In 1995 she was appointed to (NCFR) now known as National Commission For Refugees Migrants and Internally Displaced Persons. In 2002 she retired.

== Political career ==
In 1999, Rose registered and formed part of the team to introduce the People's Democratic Party (PDP) to Cross River State as an inactive member of the party. Between 2002 and 2004 after she retired from public service, she registered and introduced the National Democratic Party (NDP) to Cross River State and served as the Deputy Chairman South, Board of Trustees, NDP. In 2003 when Nigeria held the first democratic election since the handover of power from military to civilian rule, Okoji Oko contested as a senate candidate, Cross River State North Senatorial District under the NDP banner, a contest she lost to the PDP candidate at the time. She continued to serve as chairman of the board of trustees for the NDP party up until 2007, when she ran in the country's second official democratic election as a gubernatorial candidate for Cross River State, a contest she lost to the PDP candidate.

In that same year, she re-enlisted as a member with the PDP and in the 2011 democratic elections ran for Member National Assembly, Federal House of Representatives. Yala/Ogoja Federal Constituency. A position she held until her death. She was elected as a senator and she represented the north of the state where she was born. There were over 100 senators elected in the 8th National Assembly in 2015, but only six of these were women. The others were Stella Oduah and Uche Ekwunife who both represent Anambra. Fatimat Raji Rasaki, Oluremi Tinubu and Binta Garba.

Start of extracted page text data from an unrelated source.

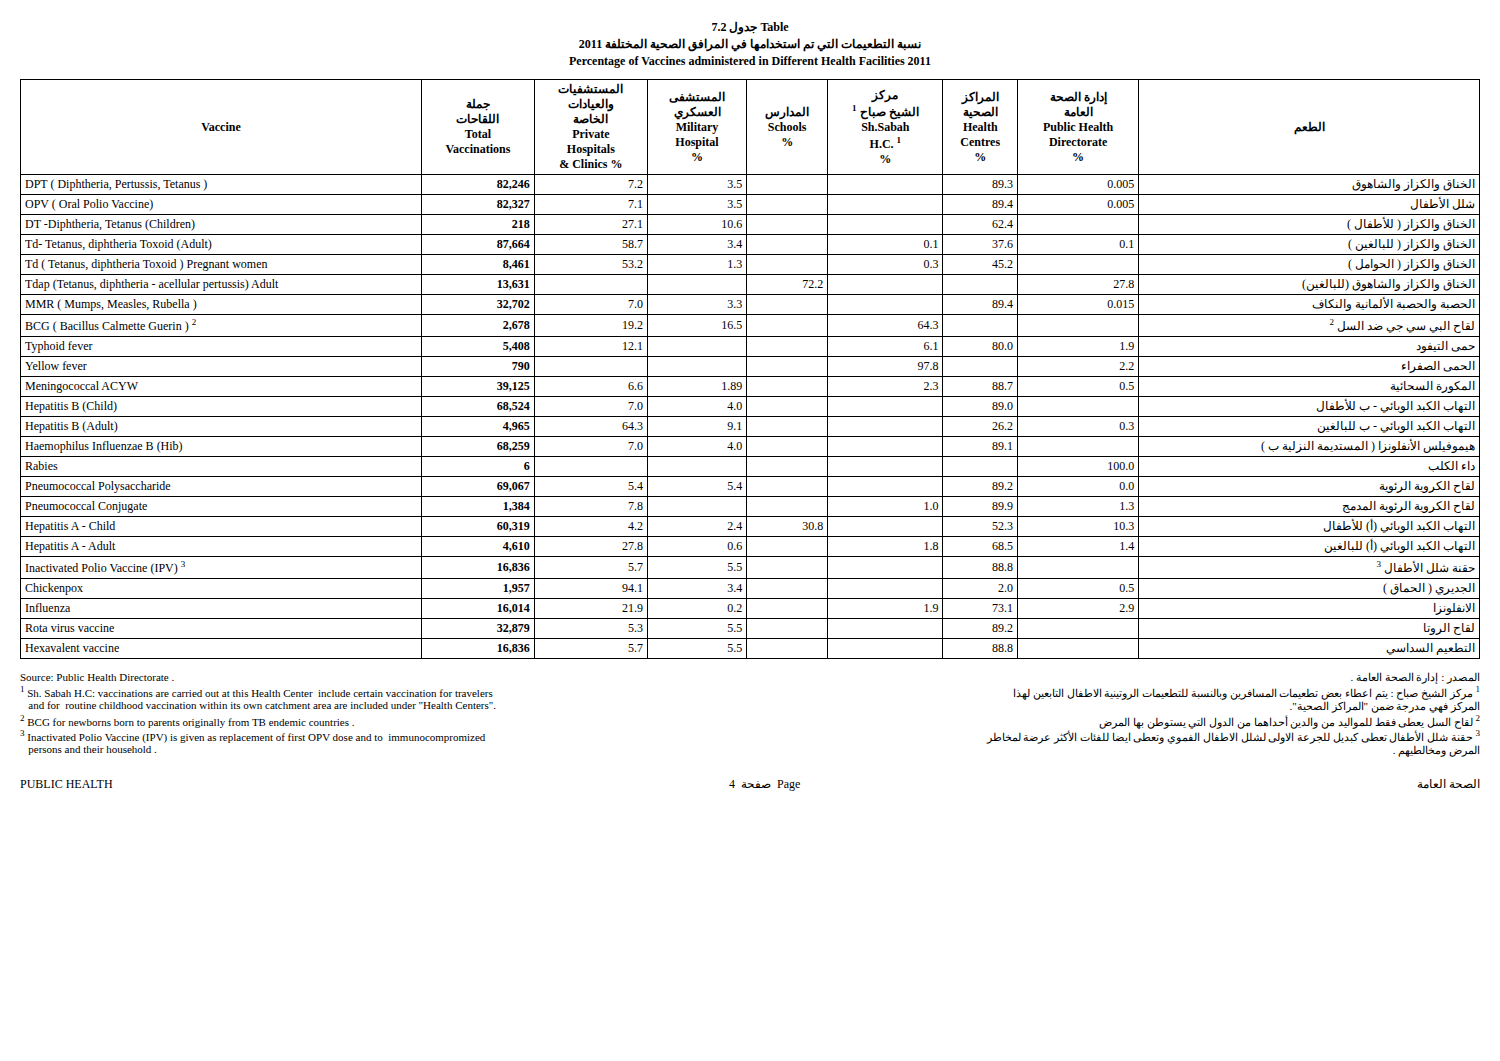جدول 7.2 Table
نسبة التطعيمات التي تم استخدامها في المرافق الصحية المختلفة 2011
Percentage of Vaccines administered in Different Health Facilities 2011
| Vaccine | جملة اللقاحات Total Vaccinations | المستشفيات والعيادات الخاصة Private Hospitals & Clinics % | المستشفى العسكري Military Hospital % | المدارس Schools % | مركز الشيخ صباح 1 Sh.Sabah H.C. 1 % | المراكز الصحية Health Centres % | إدارة الصحة العامة Public Health Directorate % | الطعم |
| --- | --- | --- | --- | --- | --- | --- | --- | --- |
| DPT ( Diphtheria, Pertussis, Tetanus ) | 82,246 | 7.2 | 3.5 | | | 89.3 | 0.005 | الخناق والكزاز والشاهوق |
| OPV ( Oral Polio Vaccine) | 82,327 | 7.1 | 3.5 | | | 89.4 | 0.005 | شلل الأطفال |
| DT -Diphtheria, Tetanus (Children) | 218 | 27.1 | 10.6 | | | 62.4 | | الخناق والكزاز ( للأطفال ) |
| Td- Tetanus, diphtheria Toxoid (Adult) | 87,664 | 58.7 | 3.4 | | 0.1 | 37.6 | 0.1 | الخناق والكزاز ( للبالغين ) |
| Td ( Tetanus, diphtheria Toxoid ) Pregnant women | 8,461 | 53.2 | 1.3 | | 0.3 | 45.2 | | الخناق والكزاز ( الحوامل ) |
| Tdap (Tetanus, diphtheria - acellular pertussis) Adult | 13,631 | | | 72.2 | | | 27.8 | الخناق والكزاز والشاهوق (للبالغين) |
| MMR ( Mumps, Measles, Rubella ) | 32,702 | 7.0 | 3.3 | | | 89.4 | 0.015 | الحصبة والحصبة الألمانية والنكاف |
| BCG ( Bacillus Calmette Guerin ) 2 | 2,678 | 19.2 | 16.5 | | 64.3 | | | لقاح البي سي جي ضد السل 2 |
| Typhoid fever | 5,408 | 12.1 | | | 6.1 | 80.0 | 1.9 | حمى التيفود |
| Yellow fever | 790 | | | | 97.8 | | 2.2 | الحمى الصفراء |
| Meningococcal ACYW | 39,125 | 6.6 | 1.89 | | 2.3 | 88.7 | 0.5 | المكورة السحائية |
| Hepatitis B (Child) | 68,524 | 7.0 | 4.0 | | | 89.0 | | التهاب الكبد الوبائي - ب للأطفال |
| Hepatitis B (Adult) | 4,965 | 64.3 | 9.1 | | | 26.2 | 0.3 | التهاب الكبد الوبائي - ب للبالغين |
| Haemophilus Influenzae B (Hib) | 68,259 | 7.0 | 4.0 | | | 89.1 | | هيموفيلس الأنفلونزا ( المستديمة النزلية ب ) |
| Rabies | 6 | | | | | | 100.0 | داء الكلب |
| Pneumococcal Polysaccharide | 69,067 | 5.4 | 5.4 | | | 89.2 | 0.0 | لقاح الكروية الرئوية |
| Pneumococcal Conjugate | 1,384 | 7.8 | | | 1.0 | 89.9 | 1.3 | لقاح الكروية الرئوية المدمج |
| Hepatitis A - Child | 60,319 | 4.2 | 2.4 | 30.8 | | 52.3 | 10.3 | التهاب الكبد الوبائي (أ) للأطفال |
| Hepatitis A - Adult | 4,610 | 27.8 | 0.6 | | 1.8 | 68.5 | 1.4 | التهاب الكبد الوبائي (أ) للبالغين |
| Inactivated Polio Vaccine (IPV) 3 | 16,836 | 5.7 | 5.5 | | | 88.8 | | حقنة شلل الأطفال 3 |
| Chickenpox | 1,957 | 94.1 | 3.4 | | | 2.0 | 0.5 | الجديري ( الحماق ) |
| Influenza | 16,014 | 21.9 | 0.2 | | 1.9 | 73.1 | 2.9 | الانفلونزا |
| Rota virus vaccine | 32,879 | 5.3 | 5.5 | | | 89.2 | | لقاح الروتا |
| Hexavalent vaccine | 16,836 | 5.7 | 5.5 | | | 88.8 | | التطعيم السداسي |
Source: Public Health Directorate .
المصدر : إدارة الصحة العامة .
1 Sh. Sabah H.C: vaccinations are carried out at this Health Center include certain vaccination for travelers
and for routine childhood vaccination within its own catchment area are included under "Health Centers".
1 مركز الشيخ صباح : يتم اعطاء بعض تطعيمات المسافرين وبالنسبة للتطعيمات الروتينية الاطفال التابعين لهذا
المركز فهي مدرجة ضمن "المراكز الصحية".
2 BCG for newborns born to parents originally from TB endemic countries .
2 لقاح السل يعطى فقط للمواليد من والدين أحداهما من الدول التي يستوطن بها المرض
3 Inactivated Polio Vaccine (IPV) is given as replacement of first OPV dose and to immunocompromized
persons and their household .
3 حقنة شلل الأطفال تعطى كبديل للجرعة الاولى لشلل الاطفال الفموي وتعطى ايضا للفئات الأكثر عرضة لمخاطر
المرض ومخالطيهم .
PUBLIC HEALTH
صفحة 4 Page
الصحة العامة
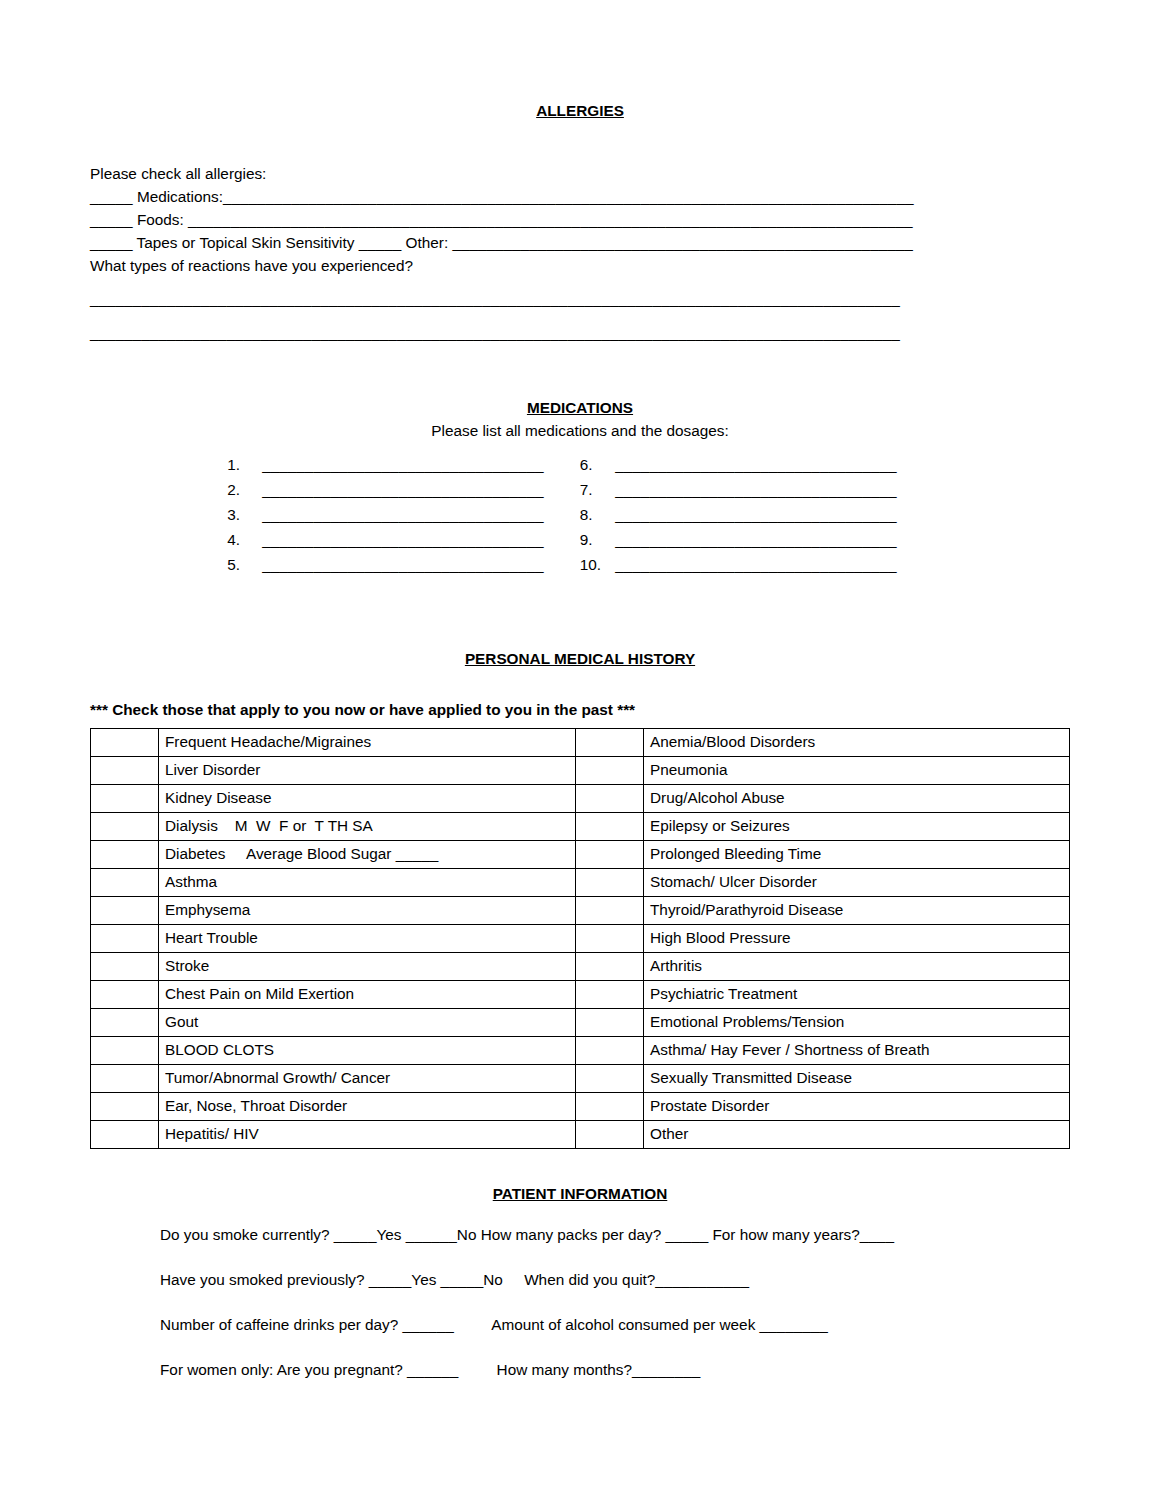ALLERGIES
Please check all allergies:
_____ Medications:_________________________________________________________________________________
_____ Foods: _____________________________________________________________________________________
_____ Tapes or Topical Skin Sensitivity _____ Other: ______________________________________________________
What types of reactions have you experienced?
_______________________________________________________________________________________________
_______________________________________________________________________________________________
MEDICATIONS
Please list all medications and the dosages:
| 1. | _________________________________ | 6. | _________________________________ |
| 2. | _________________________________ | 7. | _________________________________ |
| 3. | _________________________________ | 8. | _________________________________ |
| 4. | _________________________________ | 9. | _________________________________ |
| 5. | _________________________________ | 10. | _________________________________ |
PERSONAL MEDICAL HISTORY
*** Check those that apply to you now or have applied to you in the past ***
| | Frequent Headache/Migraines | | Anemia/Blood Disorders |
| | Liver Disorder | | Pneumonia |
| | Kidney Disease | | Drug/Alcohol Abuse |
| | Dialysis M W F or T TH SA | | Epilepsy or Seizures |
| | Diabetes Average Blood Sugar _____ | | Prolonged Bleeding Time |
| | Asthma | | Stomach/ Ulcer Disorder |
| | Emphysema | | Thyroid/Parathyroid Disease |
| | Heart Trouble | | High Blood Pressure |
| | Stroke | | Arthritis |
| | Chest Pain on Mild Exertion | | Psychiatric Treatment |
| | Gout | | Emotional Problems/Tension |
| | BLOOD CLOTS | | Asthma/ Hay Fever / Shortness of Breath |
| | Tumor/Abnormal Growth/ Cancer | | Sexually Transmitted Disease |
| | Ear, Nose, Throat Disorder | | Prostate Disorder |
| | Hepatitis/ HIV | | Other |
PATIENT INFORMATION
Do you smoke currently? _____Yes ______No How many packs per day? _____ For how many years?____
Have you smoked previously? _____Yes _____No When did you quit?___________
Number of caffeine drinks per day? ______ Amount of alcohol consumed per week ________
For women only: Are you pregnant? ______ How many months?________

The legislative elections that held on 23 February 2019 produced seven female senators in the 9th National Assembly of which she was elected again. The others include; Stella Oduah, Oluremi Tinubu, Aishatu Dahiru, Uche Ekwunife, Akon Eyakenyi and Betty Apiafe.

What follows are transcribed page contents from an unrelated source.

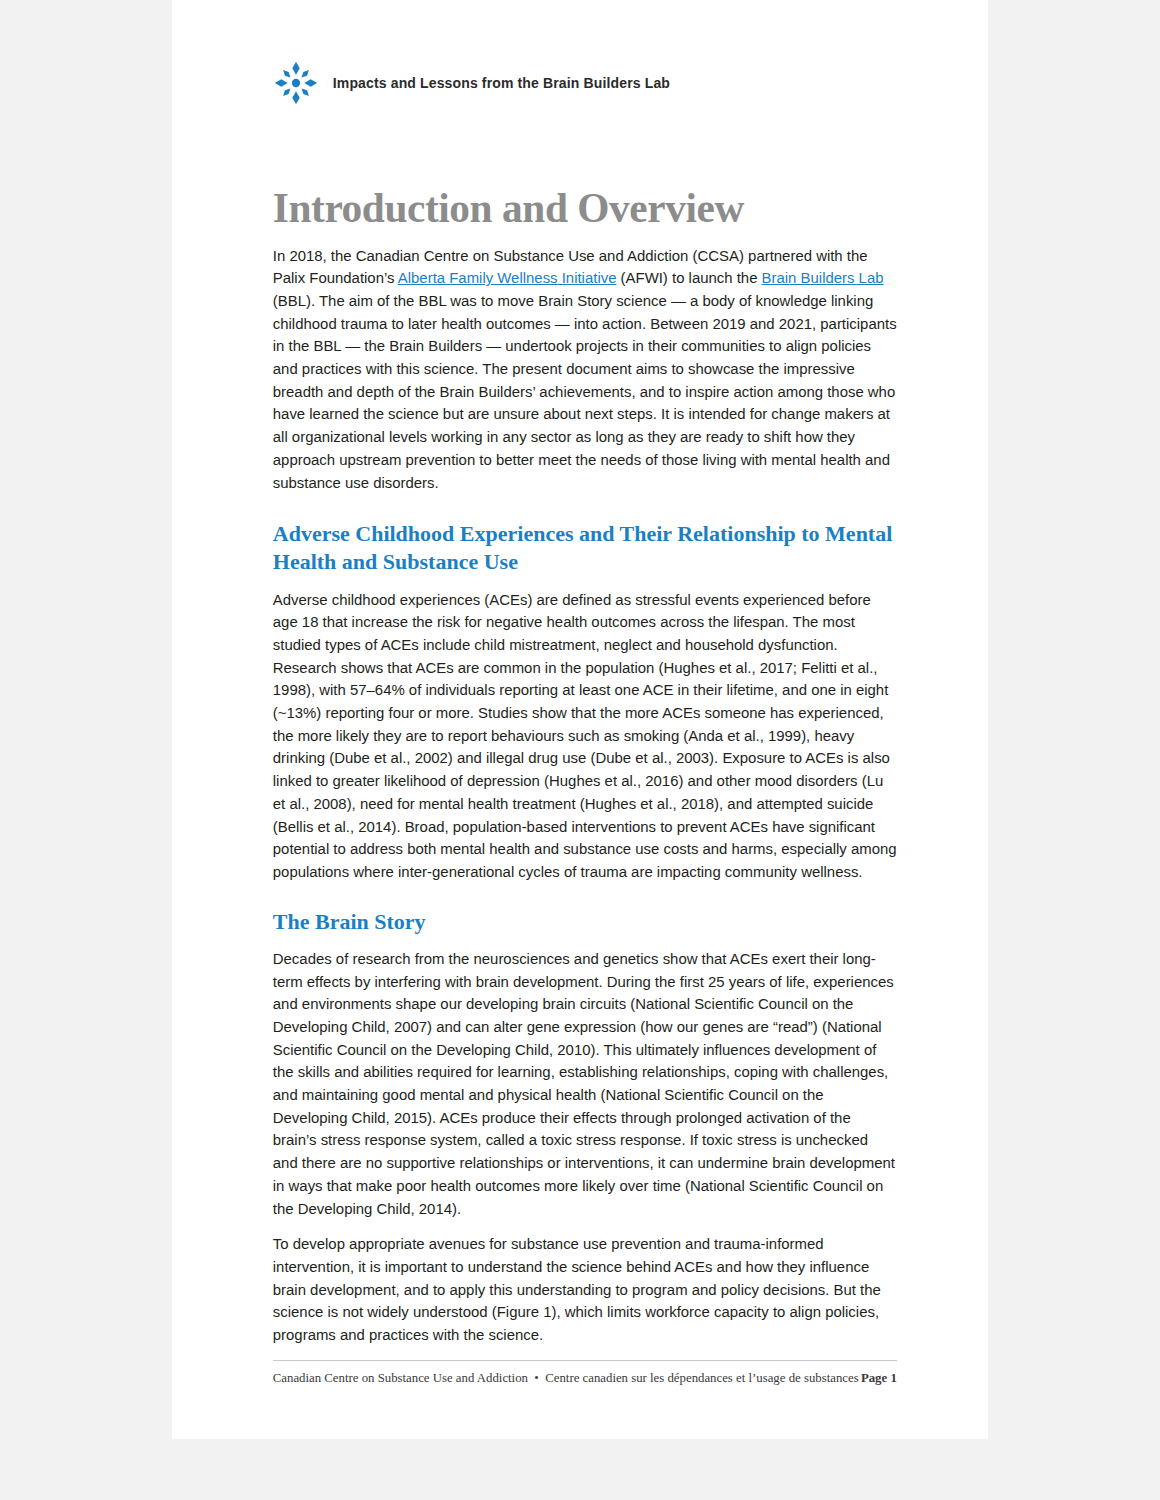Impacts and Lessons from the Brain Builders Lab
Introduction and Overview
In 2018, the Canadian Centre on Substance Use and Addiction (CCSA) partnered with the Palix Foundation’s Alberta Family Wellness Initiative (AFWI) to launch the Brain Builders Lab (BBL). The aim of the BBL was to move Brain Story science — a body of knowledge linking childhood trauma to later health outcomes — into action. Between 2019 and 2021, participants in the BBL — the Brain Builders — undertook projects in their communities to align policies and practices with this science. The present document aims to showcase the impressive breadth and depth of the Brain Builders’ achievements, and to inspire action among those who have learned the science but are unsure about next steps. It is intended for change makers at all organizational levels working in any sector as long as they are ready to shift how they approach upstream prevention to better meet the needs of those living with mental health and substance use disorders.
Adverse Childhood Experiences and Their Relationship to Mental Health and Substance Use
Adverse childhood experiences (ACEs) are defined as stressful events experienced before age 18 that increase the risk for negative health outcomes across the lifespan. The most studied types of ACEs include child mistreatment, neglect and household dysfunction. Research shows that ACEs are common in the population (Hughes et al., 2017; Felitti et al., 1998), with 57–64% of individuals reporting at least one ACE in their lifetime, and one in eight (~13%) reporting four or more. Studies show that the more ACEs someone has experienced, the more likely they are to report behaviours such as smoking (Anda et al., 1999), heavy drinking (Dube et al., 2002) and illegal drug use (Dube et al., 2003). Exposure to ACEs is also linked to greater likelihood of depression (Hughes et al., 2016) and other mood disorders (Lu et al., 2008), need for mental health treatment (Hughes et al., 2018), and attempted suicide (Bellis et al., 2014). Broad, population-based interventions to prevent ACEs have significant potential to address both mental health and substance use costs and harms, especially among populations where inter-generational cycles of trauma are impacting community wellness.
The Brain Story
Decades of research from the neurosciences and genetics show that ACEs exert their long-term effects by interfering with brain development. During the first 25 years of life, experiences and environments shape our developing brain circuits (National Scientific Council on the Developing Child, 2007) and can alter gene expression (how our genes are “read”) (National Scientific Council on the Developing Child, 2010). This ultimately influences development of the skills and abilities required for learning, establishing relationships, coping with challenges, and maintaining good mental and physical health (National Scientific Council on the Developing Child, 2015). ACEs produce their effects through prolonged activation of the brain’s stress response system, called a toxic stress response. If toxic stress is unchecked and there are no supportive relationships or interventions, it can undermine brain development in ways that make poor health outcomes more likely over time (National Scientific Council on the Developing Child, 2014).
To develop appropriate avenues for substance use prevention and trauma-informed intervention, it is important to understand the science behind ACEs and how they influence brain development, and to apply this understanding to program and policy decisions. But the science is not widely understood (Figure 1), which limits workforce capacity to align policies, programs and practices with the science.
Canadian Centre on Substance Use and Addiction • Centre canadien sur les dépendances et l’usage de substances
Page 1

In 2019, she was re-elected as Senator representing Cross River State Northern Senatorial District for a second term, and was appointed Chairman, Senate Committee on Trade and Investment.

== Selected publications ==
- 1986: "Tense and Aspect in Yala". The Journal of West Africa Languages, Vol.1 pp. 37–52.
- 1987: "Languages and Education in Nigeria. The Case of the English Language", in Ernest Emenyonu|Emenyonu E. N. (ed.) Studies in African Literature, pp. 229–311.
- 1990: "Interrogation in Yala". Ph.D. Thesis, University of Port Harcourt.
- 1992: The Grammar of Question Formation in Yala. Kraft's Book Publishers, Ibadan. ISBN 9782081116

== Membership of learned societies ==
1. West African Linguistics Society
2. Linguistics Association of Nigeria
3. The Association for Commonwealth Literature and Linguistics Studies
4. Calabar Doyen Lioness Club
5. Calabar Municipal Lions Club
6. Yala Women's Association
7. Cross River State Northern Women's Association
8. Madonna Sisters Association
9. Catholic Women Organisation
10. Patron, Model Secondary School, Okpoma, Cross River State
11. Vice President, Cross River State Association, Abuja
12. Patron, Exquisite Ladies Association, Cross River State
13. Patron, Voice of Women (Network Organisation), Cross River State
14. Patron, Intimate Ladies Association, Cross River State

== Member House of Representatives ==
Senator Oko commenced a four-year tenure as Member House of Representatives, Yala/Ogoja Federal Constituency in June 2011.
That year she was appointed to the following committees:
- Deputy Chairman, House Committee on Education
- Member, House Committee on Gas
- Member, House Committee on Public Accounts
- Member, House Committee on Works
- Member, House Committee on Industry
- Member, House Committee on Army
- Member, House Committee on Women Affairs

== Senator of the Federal Republic of Nigeria ==
She was elected a Senator twice, representing Cross River North senatorial district.
She was the chairman committee on Trade and investment.

== Death ==
Oko died on 23 March 2020 in a hospital in London, United Kingdom. The cause of her death was undisclosed.